GLORY TO THE HEROES!
We break the last night on this trip on the outskirts of Sredne, on the bank of the river under the Musta-Tunturi ridge. Sanya Zarodov tells how, as a schoolboy, he participated in the installation of the first obelisk on it. I carried sand upstairs in a backpack for the foundation of the monument. Suddenly our camp is illuminated by the sun peeking out of the clouds - in a week we have already lost the habit of it.
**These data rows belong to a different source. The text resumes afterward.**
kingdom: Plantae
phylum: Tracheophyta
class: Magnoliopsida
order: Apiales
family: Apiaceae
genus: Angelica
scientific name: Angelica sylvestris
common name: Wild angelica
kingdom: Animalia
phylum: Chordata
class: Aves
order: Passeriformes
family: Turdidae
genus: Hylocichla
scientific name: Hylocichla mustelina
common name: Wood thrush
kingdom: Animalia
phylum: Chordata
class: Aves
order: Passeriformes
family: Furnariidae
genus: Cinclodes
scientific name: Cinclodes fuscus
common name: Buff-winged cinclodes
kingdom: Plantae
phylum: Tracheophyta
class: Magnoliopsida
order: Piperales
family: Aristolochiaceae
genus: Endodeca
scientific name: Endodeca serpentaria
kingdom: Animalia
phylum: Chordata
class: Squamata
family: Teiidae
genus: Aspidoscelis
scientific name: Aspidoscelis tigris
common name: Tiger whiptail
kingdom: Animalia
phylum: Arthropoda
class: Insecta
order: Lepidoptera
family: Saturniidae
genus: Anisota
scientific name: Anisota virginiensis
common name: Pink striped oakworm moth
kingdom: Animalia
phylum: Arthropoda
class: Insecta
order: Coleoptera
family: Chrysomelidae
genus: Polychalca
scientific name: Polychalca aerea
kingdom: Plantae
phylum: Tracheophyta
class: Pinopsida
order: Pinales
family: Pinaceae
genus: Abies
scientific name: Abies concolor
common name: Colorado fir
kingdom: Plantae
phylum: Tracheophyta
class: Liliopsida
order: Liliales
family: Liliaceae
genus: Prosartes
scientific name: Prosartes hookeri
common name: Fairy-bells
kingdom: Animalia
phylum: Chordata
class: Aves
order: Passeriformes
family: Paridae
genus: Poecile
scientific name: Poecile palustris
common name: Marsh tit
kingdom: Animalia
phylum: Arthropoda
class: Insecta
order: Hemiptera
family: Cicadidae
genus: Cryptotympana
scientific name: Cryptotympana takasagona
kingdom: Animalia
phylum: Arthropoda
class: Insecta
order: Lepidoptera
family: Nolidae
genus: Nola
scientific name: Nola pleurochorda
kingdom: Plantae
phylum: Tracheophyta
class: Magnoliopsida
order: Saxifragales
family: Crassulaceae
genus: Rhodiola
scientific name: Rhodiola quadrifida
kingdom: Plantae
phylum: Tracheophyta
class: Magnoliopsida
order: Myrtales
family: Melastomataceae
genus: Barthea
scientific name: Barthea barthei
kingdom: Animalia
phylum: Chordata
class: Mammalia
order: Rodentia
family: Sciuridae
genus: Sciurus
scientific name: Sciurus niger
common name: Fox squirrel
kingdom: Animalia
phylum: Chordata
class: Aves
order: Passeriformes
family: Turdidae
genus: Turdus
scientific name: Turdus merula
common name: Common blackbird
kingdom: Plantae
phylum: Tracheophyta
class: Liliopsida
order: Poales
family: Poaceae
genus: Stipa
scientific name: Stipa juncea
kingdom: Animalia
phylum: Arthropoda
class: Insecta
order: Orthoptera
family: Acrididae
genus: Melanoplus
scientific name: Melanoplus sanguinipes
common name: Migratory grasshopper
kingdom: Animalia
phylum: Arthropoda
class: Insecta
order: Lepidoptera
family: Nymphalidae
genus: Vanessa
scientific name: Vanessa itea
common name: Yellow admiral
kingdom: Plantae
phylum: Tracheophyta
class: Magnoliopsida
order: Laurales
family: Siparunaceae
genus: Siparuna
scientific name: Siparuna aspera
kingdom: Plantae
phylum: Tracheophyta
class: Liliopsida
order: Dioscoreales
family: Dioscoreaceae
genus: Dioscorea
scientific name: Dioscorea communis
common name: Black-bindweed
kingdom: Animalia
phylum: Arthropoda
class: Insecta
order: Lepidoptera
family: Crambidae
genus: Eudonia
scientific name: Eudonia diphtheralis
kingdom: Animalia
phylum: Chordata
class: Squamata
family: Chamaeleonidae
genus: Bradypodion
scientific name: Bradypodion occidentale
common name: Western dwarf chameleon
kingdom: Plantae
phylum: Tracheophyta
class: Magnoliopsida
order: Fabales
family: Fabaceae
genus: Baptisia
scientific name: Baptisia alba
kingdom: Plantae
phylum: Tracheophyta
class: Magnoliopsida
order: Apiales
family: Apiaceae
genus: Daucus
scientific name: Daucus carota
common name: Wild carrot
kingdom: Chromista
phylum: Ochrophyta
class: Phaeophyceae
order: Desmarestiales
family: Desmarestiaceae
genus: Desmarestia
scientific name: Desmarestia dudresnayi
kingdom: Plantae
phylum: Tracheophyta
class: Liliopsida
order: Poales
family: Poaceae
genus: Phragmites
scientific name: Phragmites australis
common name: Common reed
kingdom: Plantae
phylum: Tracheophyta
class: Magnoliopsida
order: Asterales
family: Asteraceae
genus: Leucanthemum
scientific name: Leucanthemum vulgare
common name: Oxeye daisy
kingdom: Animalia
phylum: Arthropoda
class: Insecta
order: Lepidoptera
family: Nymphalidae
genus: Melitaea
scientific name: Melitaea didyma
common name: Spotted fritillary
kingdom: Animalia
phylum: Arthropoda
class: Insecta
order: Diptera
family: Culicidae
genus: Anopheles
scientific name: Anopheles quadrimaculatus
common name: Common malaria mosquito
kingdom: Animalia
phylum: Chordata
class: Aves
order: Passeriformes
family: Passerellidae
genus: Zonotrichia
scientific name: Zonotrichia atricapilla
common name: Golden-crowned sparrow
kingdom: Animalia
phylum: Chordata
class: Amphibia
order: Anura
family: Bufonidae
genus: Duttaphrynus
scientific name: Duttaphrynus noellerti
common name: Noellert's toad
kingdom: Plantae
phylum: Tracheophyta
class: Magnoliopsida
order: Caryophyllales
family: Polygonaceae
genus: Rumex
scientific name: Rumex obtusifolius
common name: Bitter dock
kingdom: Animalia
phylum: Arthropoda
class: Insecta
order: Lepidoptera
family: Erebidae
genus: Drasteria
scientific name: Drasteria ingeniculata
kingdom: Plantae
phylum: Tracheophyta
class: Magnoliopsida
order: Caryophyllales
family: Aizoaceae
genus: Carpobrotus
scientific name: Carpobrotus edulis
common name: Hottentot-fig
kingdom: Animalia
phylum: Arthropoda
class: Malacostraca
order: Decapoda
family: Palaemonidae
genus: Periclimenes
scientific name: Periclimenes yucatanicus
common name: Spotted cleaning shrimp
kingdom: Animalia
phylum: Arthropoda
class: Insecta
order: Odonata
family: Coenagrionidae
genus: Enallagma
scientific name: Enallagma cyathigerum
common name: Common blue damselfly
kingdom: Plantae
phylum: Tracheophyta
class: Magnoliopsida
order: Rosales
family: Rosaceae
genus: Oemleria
We look at the lightened mountains and somehow automatically begin to discuss the route of our next trip to the North. Harsh beauty, the attraction of the North, the end of the Earth - seemingly banal phrases, but ... oddly enough, very honest and appropriate here.

"Two brothers", who were worshiped and feared by the Sami, considering them petrified evil sorcerers. Now at the base of the northern outlier, a geocache cache is hidden.